> [Work request]:
Turn every line of the entries below into a JSON list of strings, one string per line, and leave out any blank lines.

==== Input data ====

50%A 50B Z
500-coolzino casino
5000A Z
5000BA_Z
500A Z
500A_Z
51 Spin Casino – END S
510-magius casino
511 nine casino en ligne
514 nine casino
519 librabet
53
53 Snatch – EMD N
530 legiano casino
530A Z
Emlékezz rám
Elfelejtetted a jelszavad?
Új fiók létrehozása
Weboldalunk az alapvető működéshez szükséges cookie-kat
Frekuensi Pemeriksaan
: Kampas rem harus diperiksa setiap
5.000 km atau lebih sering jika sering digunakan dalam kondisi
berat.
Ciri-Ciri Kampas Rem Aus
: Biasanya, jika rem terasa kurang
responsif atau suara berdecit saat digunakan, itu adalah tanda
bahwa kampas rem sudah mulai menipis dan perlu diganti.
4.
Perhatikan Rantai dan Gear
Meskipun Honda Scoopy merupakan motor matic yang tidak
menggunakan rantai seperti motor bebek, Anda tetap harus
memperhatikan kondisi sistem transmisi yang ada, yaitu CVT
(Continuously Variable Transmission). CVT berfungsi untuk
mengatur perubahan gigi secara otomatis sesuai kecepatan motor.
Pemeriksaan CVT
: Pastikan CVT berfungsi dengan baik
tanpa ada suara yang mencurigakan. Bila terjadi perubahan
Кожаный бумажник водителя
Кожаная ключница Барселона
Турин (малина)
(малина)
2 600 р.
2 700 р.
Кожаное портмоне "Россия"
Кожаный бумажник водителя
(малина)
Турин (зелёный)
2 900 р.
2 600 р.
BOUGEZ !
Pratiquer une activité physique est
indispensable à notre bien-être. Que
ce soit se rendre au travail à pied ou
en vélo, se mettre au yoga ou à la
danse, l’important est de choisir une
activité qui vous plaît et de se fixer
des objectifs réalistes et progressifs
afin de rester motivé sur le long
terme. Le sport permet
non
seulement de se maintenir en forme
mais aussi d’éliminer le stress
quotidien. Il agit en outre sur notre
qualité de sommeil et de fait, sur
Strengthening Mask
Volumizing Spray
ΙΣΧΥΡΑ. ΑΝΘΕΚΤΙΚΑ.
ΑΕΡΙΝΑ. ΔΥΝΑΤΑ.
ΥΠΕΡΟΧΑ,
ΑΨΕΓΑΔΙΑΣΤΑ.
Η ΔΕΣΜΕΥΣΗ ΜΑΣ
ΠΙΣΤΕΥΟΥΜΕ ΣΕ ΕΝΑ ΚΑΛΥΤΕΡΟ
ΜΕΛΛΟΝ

====

> [Exercise response]:
[
  "50%A 50B Z",
  "500-coolzino casino",
  "5000A Z",
  "5000BA_Z",
  "500A Z",
  "500A_Z",
  "51 Spin Casino – END S",
  "510-magius casino",
  "511 nine casino en ligne",
  "514 nine casino",
  "519 librabet",
  "53",
  "53 Snatch – EMD N",
  "530 legiano casino",
  "530A Z",
  "Emlékezz rám",
  "Elfelejtetted a jelszavad?",
  "Új fiók létrehozása",
  "Weboldalunk az alapvető működéshez szükséges cookie-kat",
  "Frekuensi Pemeriksaan",
  ": Kampas rem harus diperiksa setiap",
  "5.000 km atau lebih sering jika sering digunakan dalam kondisi",
  "berat.",
  "Ciri-Ciri Kampas Rem Aus",
  ": Biasanya, jika rem terasa kurang",
  "responsif atau suara berdecit saat digunakan, itu adalah tanda",
  "bahwa kampas rem sudah mulai menipis dan perlu diganti.",
  "4.",
  "Perhatikan Rantai dan Gear",
  "Meskipun Honda Scoopy merupakan motor matic yang tidak",
  "menggunakan rantai seperti motor bebek, Anda tetap harus",
  "memperhatikan kondisi sistem transmisi yang ada, yaitu CVT",
  "(Continuously Variable Transmission). CVT berfungsi untuk",
  "mengatur perubahan gigi secara otomatis sesuai kecepatan motor.",
  "Pemeriksaan CVT",
  ": Pastikan CVT berfungsi dengan baik",
  "tanpa ada suara yang mencurigakan. Bila terjadi perubahan",
  "Кожаный бумажник водителя",
  "Кожаная ключница Барселона",
  "Турин (малина)",
  "(малина)",
  "2 600 р.",
  "2 700 р.",
  "Кожаное портмоне \"Россия\"",
  "Кожаный бумажник водителя",
  "(малина)",
  "Турин (зелёный)",
  "2 900 р.",
  "2 600 р.",
  "BOUGEZ !",
  "Pratiquer une activité physique est",
  "indispensable à notre bien-être. Que",
  "ce soit se rendre au travail à pied ou",
  "en vélo, se mettre au yoga ou à la",
  "danse, l’important est de choisir une",
  "activité qui vous plaît et de se fixer",
  "des objectifs réalistes et progressifs",
  "afin de rester motivé sur le long",
  "terme. Le sport permet",
  "non",
  "seulement de se maintenir en forme",
  "mais aussi d’éliminer le stress",
  "quotidien. Il agit en outre sur notre",
  "qualité de sommeil et de fait, sur",
  "Strengthening Mask",
  "Volumizing Spray",
  "ΙΣΧΥΡΑ. ΑΝΘΕΚΤΙΚΑ.",
  "ΑΕΡΙΝΑ. ΔΥΝΑΤΑ.",
  "ΥΠΕΡΟΧΑ,",
  "ΑΨΕΓΑΔΙΑΣΤΑ.",
  "Η ΔΕΣΜΕΥΣΗ ΜΑΣ",
  "ΠΙΣΤΕΥΟΥΜΕ ΣΕ ΕΝΑ ΚΑΛΥΤΕΡΟ",
  "ΜΕΛΛΟΝ"
]